Plans were already being drawn up to revamp the youth and community centre opposite and build a new shop, they added. Paul Stamp, City of York Council's housing development manager, said: "Hopefully, this project will ultimately revitalise the whole community. It will give a massive confidence boost to what has been one of York's problem areas."

April 2003: The first brick in the complex of 11 affordable family homes, plus one home specially adapted for wheelchair users, that is to replace the now-demolished Sanderson House is laid by the Lord Mayor of York, Coun David Horton.

November 2003: Work on the 12 new houses is completed, marking the end of Phase 1 of the area's £1.25 million regeneration.

February 2004: The old youth and community centre is closed. The 1970s building was unsuitable for community use because it was too big, too expensive to heat, and could only be used by one group at a time. There was talk of trying to modernise it, but in the end it was decided it would be cheaper to build an entirely new community house.

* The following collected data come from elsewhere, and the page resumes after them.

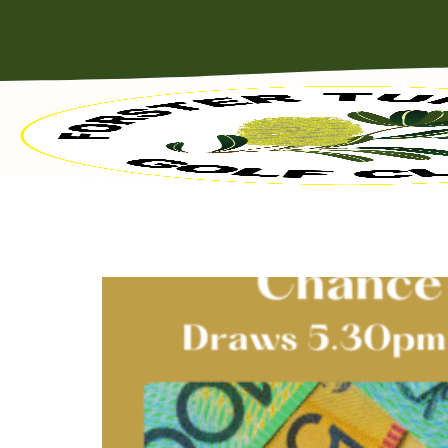
MEMBERS BADGE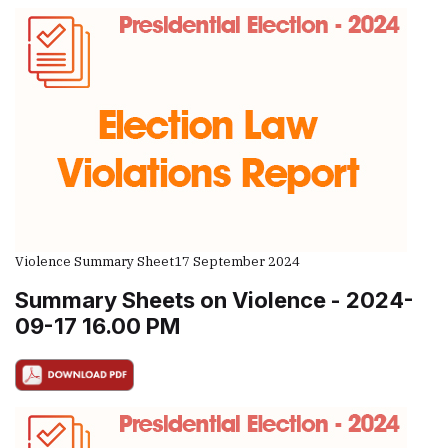
Violence Summary Sheet
17 September 2024
Summary Sheets on Violence - 2024-
09-17 16.00 PM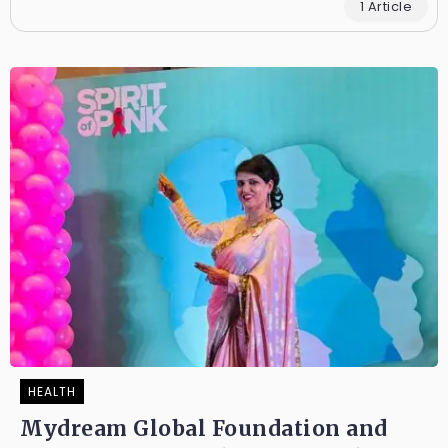
1 Article
HEALTH
Mydream Global Foundation and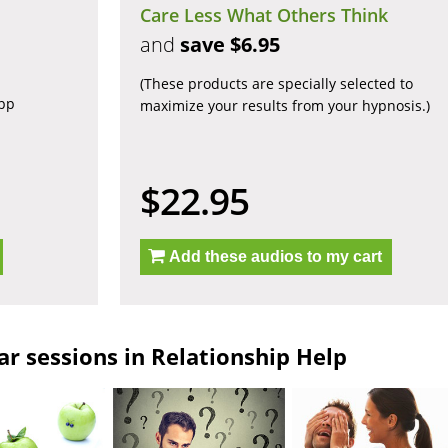
Care Less What Others Think
and
save $6.95
(These products are specially selected to
app
maximize your results from your hypnosis.)
$22.95
Add these audios to my cart
r sessions in Relationship Help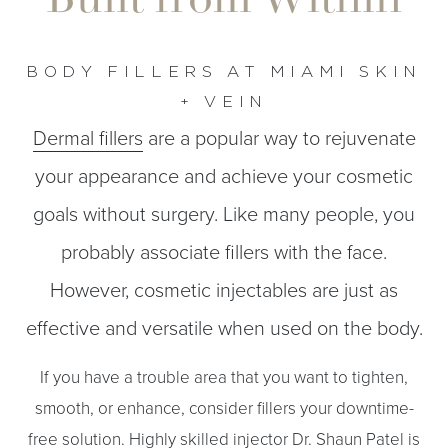
BODY FILLERS AT MIAMI SKIN
+ VEIN
Dermal fillers
are a popular way to rejuvenate
◑
your appearance and achieve your cosmetic
Contrast Mode
Highlight Links
goals without surgery. Like many people, you
probably associate fillers with the face.
However, cosmetic injectables are just as
effective and versatile when used on the body.
If you have a trouble area that you want to tighten,
smooth, or enhance, consider fillers your downtime-
free solution. Highly skilled injector
Dr. Shaun Patel
is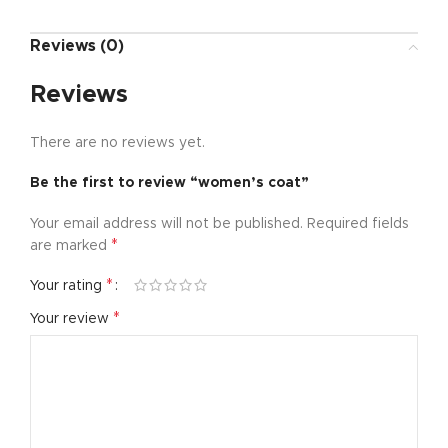
Reviews (0)
Reviews
There are no reviews yet.
Be the first to review “women’s coat”
Your email address will not be published.
Required fields
*
are marked
*
Your rating
*
Your review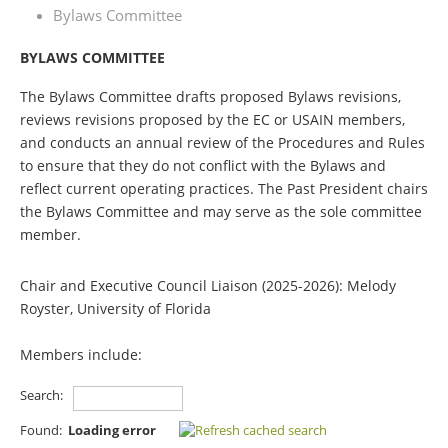
Bylaws Committee
BYLAWS COMMITTEE
The Bylaws Committee drafts proposed Bylaws revisions,
reviews revisions proposed by the EC or USAIN members,
and conducts an annual review of the Procedures and Rules
to ensure that they do not conflict with the Bylaws and
reflect current operating practices. The Past President chairs
the Bylaws Committee and may serve as the sole committee
member.
Chair and Executive Council Liaison (2025-2026): Melody
Royster, University of Florida
Members include:
Search:
Found:
Loading error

March 2004: The old youth and community centre is gutted by fire, before it can be demolished.

November 2005: The new community house is opened for the public to look round for the first time.

January 2006: bingo and line dancing start as the community house comes into use properly.

A meeting of the Chapelfields Ward Committee will be held at the community house at 7.30pm next Wednesday. It will, says Chapelfields ward councillor and city council leader Steve Galloway, be an ideal opportunity for anyone who has not seen around it to come and have a look.

A management committee to run the community house is being set up. A meeting will be held there on April 26. The more people who can come along and get involved, the better, says residents' association chairwoman Rosie Wall. "This is your community house," she says. "We hope you will come and use it."